Why do you care what Adam decides to use or not, or how he spends his time? At least he has a coherent argument. You merely whine like a fanboi without responding to any of the actual issues Adam raises and that Moose people acknowledge. Moose might be a great project, but the fucking fanbois like you are enough to keep me away (despite how cool the core Moose people are).
The important thing here is that Adam is making an actual economic analysis of what he gives up for what he gets, and making a reasoned decision based on it. His economic inputs might be different from yours, but that doesn't mean he's wrong (or that you are right).

Zealotry is bad Mmm'kay?

perigrin on 2009-09-04T02:05:24

You merely whine like a fanboi without responding to any of the actual issues Adam raises and that Moose people acknowledge. Moose might be a great project, but the fucking fanbois like you are enough to keep me away (despite how cool the core Moose people are).
This is just sadly ironic. You're saying you are letting the community decide for you what you should and shouldn't explore technically without taking the project itself into account. We have all had our fanboi moments. But, as a Moose developer, I will freely admit that telling someone "it doesn't matter what you think" isn't helpful, Even when people like stevan or I do it in jest.
It seems however that this whole thread has been a series of people telling other people that what they can and cannot do in a public forum. You shouldn't let over zealous comments keep you away from what I consider to be a wonderful project, just as Dave shouldn't let over zealous downstream developers decide what he can and cannot do for his own modules, and Adam and the Padre team should not let over zealous developers tell him how to run his project.

Re:Zealotry is bad Mmm'kay?

brian_d_foy on 2009-09-04T05:56:33

I think you don't understand irony. I'm not letting anyone choose for me. I'm big enough to make my own decisions.

Re:Zealotry is bad Mmm'kay?

perigrin on 2009-09-06T06:30:10

Irony (from the Ancient Greek εἰρωνεία eirōneía, meaning hypocrisy, deception, or feigned ignorance) is a literary or rhetorical device, in which there is an incongruity or discordance between what one says or does and what one means or what is generally understood.
The incongruity between what you said:
the fucking fanbois like you are enough to keep me away
and what you mean
I'm not letting anyone choose for me. I'm big enough to make my own decisions.
Seemed ironic. Especially in the context of a thread kicked off by Someone (Adam) telling someone else (Dave) what to do, and in response to someone (Hobbs) telling someone else that their opinion won't matter in the long run (Adam).
You and I have talked about Moose in the past, and discussed it's faults, I think you had valuable input. I'd hate to have people intentionally or unintentionally drive you away from Moose for reasons other than it's technical merits. Which was the entire point of my comments before, there was no offense intended.

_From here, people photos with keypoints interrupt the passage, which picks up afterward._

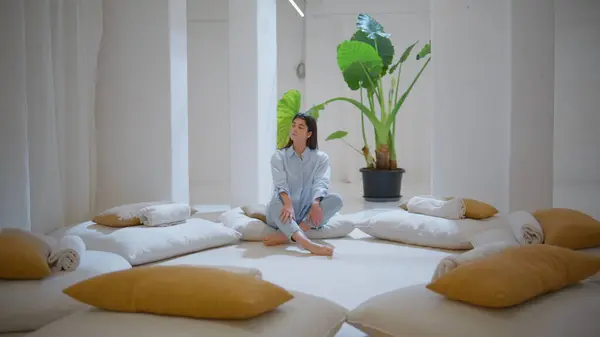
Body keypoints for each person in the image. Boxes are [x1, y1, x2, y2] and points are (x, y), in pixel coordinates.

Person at [263, 112, 343, 256]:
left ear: (309, 134)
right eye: (293, 125)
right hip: (283, 215)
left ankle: (286, 235)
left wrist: (315, 203)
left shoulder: (321, 158)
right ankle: (307, 244)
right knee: (275, 203)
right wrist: (287, 204)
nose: (295, 129)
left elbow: (321, 182)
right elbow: (280, 183)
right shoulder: (279, 156)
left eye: (300, 127)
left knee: (336, 200)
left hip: (308, 214)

Re:Zealotry is bad Mmm'kay?

zby on 2009-09-04T08:04:53
"It seems however that this whole thread has been a series of people telling other people that what they can and cannot do in a public forum" - that is a good characterisation of the circumstances - but I think we need to go a bit deeper here and explain why it is now that people started to do that (http://en.wikipedia.org/wiki/5_Whys - anyone?). Yes - CPAN contributors should be free to choose any way they want to code their own modules - but on the other hand those that add these modules as dependencies to their code should be secure that a new version of these dependencies will not render their code unusable. This situation is pretty much the same as with API deprecations and calls for a similar measure - explicite declarations from the module authors.

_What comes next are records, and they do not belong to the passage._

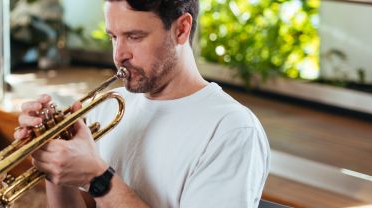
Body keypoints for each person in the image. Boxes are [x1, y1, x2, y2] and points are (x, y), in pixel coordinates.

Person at [14, 0, 270, 207]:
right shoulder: (108, 106)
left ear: (181, 29)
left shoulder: (232, 130)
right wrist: (54, 162)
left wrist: (99, 179)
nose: (119, 55)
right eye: (113, 37)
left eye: (134, 36)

Re:The important thing here

sigzero on 2009-09-04T00:05:53

I wonder if something like the Badger framework (Andy Wardley) would give most of what you want with Moose but with better numbers. I have never seen them compared. The benefit I see is that Badger doesn't have outside dependencies so would be easier to "ship" with Padre.
Just a thought...

Re:The important thing here

perigrin on 2009-09-04T01:54:00

Last I looked at it Badger had a totally different set of goals than Moose. Badger was the distillation of what Andy Wardley had been using for building Perl applications while Moose is specifically about building a good MOP based Object Framework for Perl.
And playing devil's advocate for a second, what is the difference between adding one up stream module, and adding 12 that install relatively cleanly (both according to deps.cpantesters.com have a > 90% chance of installing clean on 5.10.0)? In both cases you've handed control over to an external developer, so the horses are already out fo the barn.

Re:The important thing here

chromatic on 2009-09-04T03:39:02

Modules you install for yourself are necessary and sufficient and good examples of code reuse.
Modules your dependencies install for you are bloat.
I'm not sure what happens if modules your dependencies need are modules 1) you already have installed for yourself or 2) modules you've written and distributed, but it's a good first approximation of a definition.

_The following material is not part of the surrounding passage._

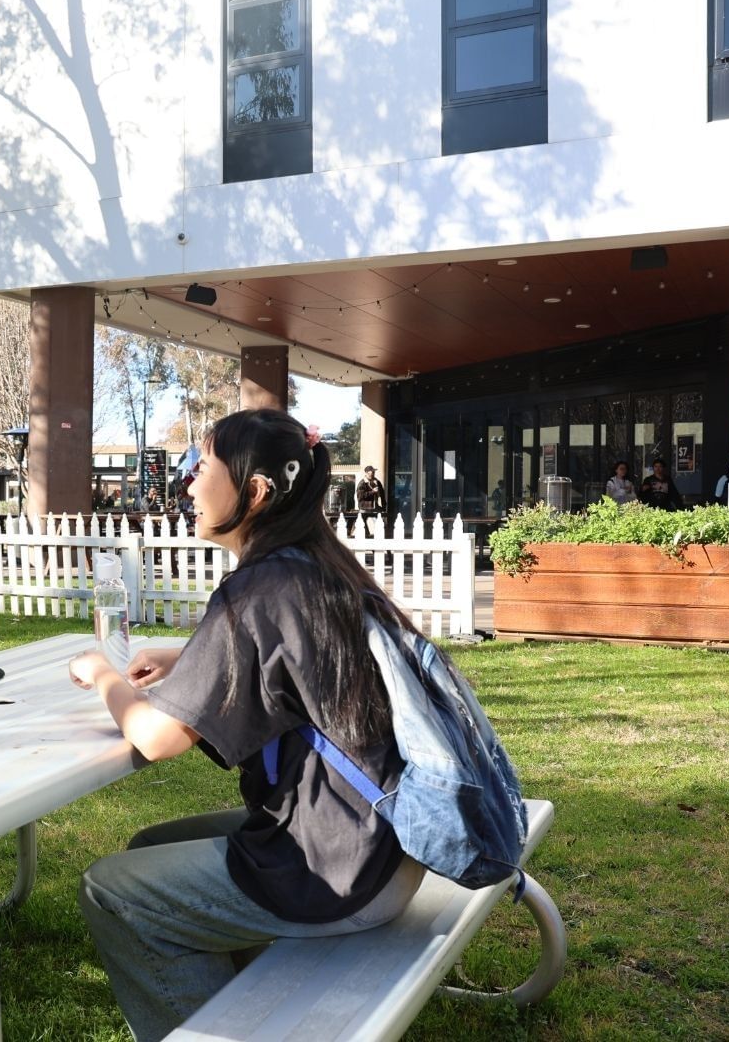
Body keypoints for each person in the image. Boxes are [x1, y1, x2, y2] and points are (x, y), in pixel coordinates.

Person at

Re:The important thing here

Hercynium on 2009-09-04T22:48:02

Personally, I take a couple of things into account when I decide whether or not extra modules constitute "bloat".
First, how likely are these modules to fail to install on the target platform(s)? If they are going to make my code harder for the sysadmin (often myself) to move, port, and maintain in the future they may not be worth pulling in to my dependency chain.
Second, how does this module perform given how I will be using it in my code? How does it perform compared to it's alternatives?
Third, do I need any of these dependencies for anything else in the app? Are they good enough that I would use them instead of *their* alternatives? That's usually not a problem for me, but I *do* think about it.
I'm the type of programmer who will spend an extra hour or two writing code several ways, then selecting the one that I believe best reflects my overall needs. Yes, I throw out *lots* of code. I don't care.
The CPAN already provides me with excellent tools to gauge how using dist/module will affect my program's portability and to some extent maintainability. CPANTS also lets me get at a glance some useful info on kwalitee and that factors in as well.
The only thing not already handed on a silver platter to Perl developers are benchmarks - and I don't expect that to change any time soon! (would be nice for CP6AN though *hint hint*)

Why use Moose...

jjn1056 on 2009-09-04T14:39:03

Well, I use use for pretty much everything so my opinion is suspect. Most of the Pro 'Why Moose' bits have already be said so I will just add one. My gut feeling is that Moose based projects will have a much easier time growing and bringing new developers onboard. That's due to the fact Moose gives you most of what you need to develop well and after it's been in the wild for a few years we have developed a set of best practices. So Moose projects are easier to jump into. Non Moose projects have to incorporate a pile of bits just to be productive, such as something to speed up making accessors, validating parameters, dealing with inheritance ugliness, etc. Usually people end up rolling there own half baked, poorly written solutions, which a newcomer has to figure out before she can even start contributing. With Moose I look at the code and very quickly I know what is what. There are much fewer surprises to me.

That's my opinion and I only have anecdotal proof of it. For example, Catalyst pre Moose was being used a lot but development and new releases seemed basically dead for like 18 months. Then, we are on Moose and it's been regular releases and updates. Sure, part of that has been fixing up some of the backcompat issues, but there has been a lot of new things added and there seems to be to be a lot more excitement about the platform. I expect similar things to happen when eventually DBIx::Class moves onto Moose.

So, my feeling is that chooing Moose as a core tech makes it a lot easier to grow and manage a development community. That's why I would choose it.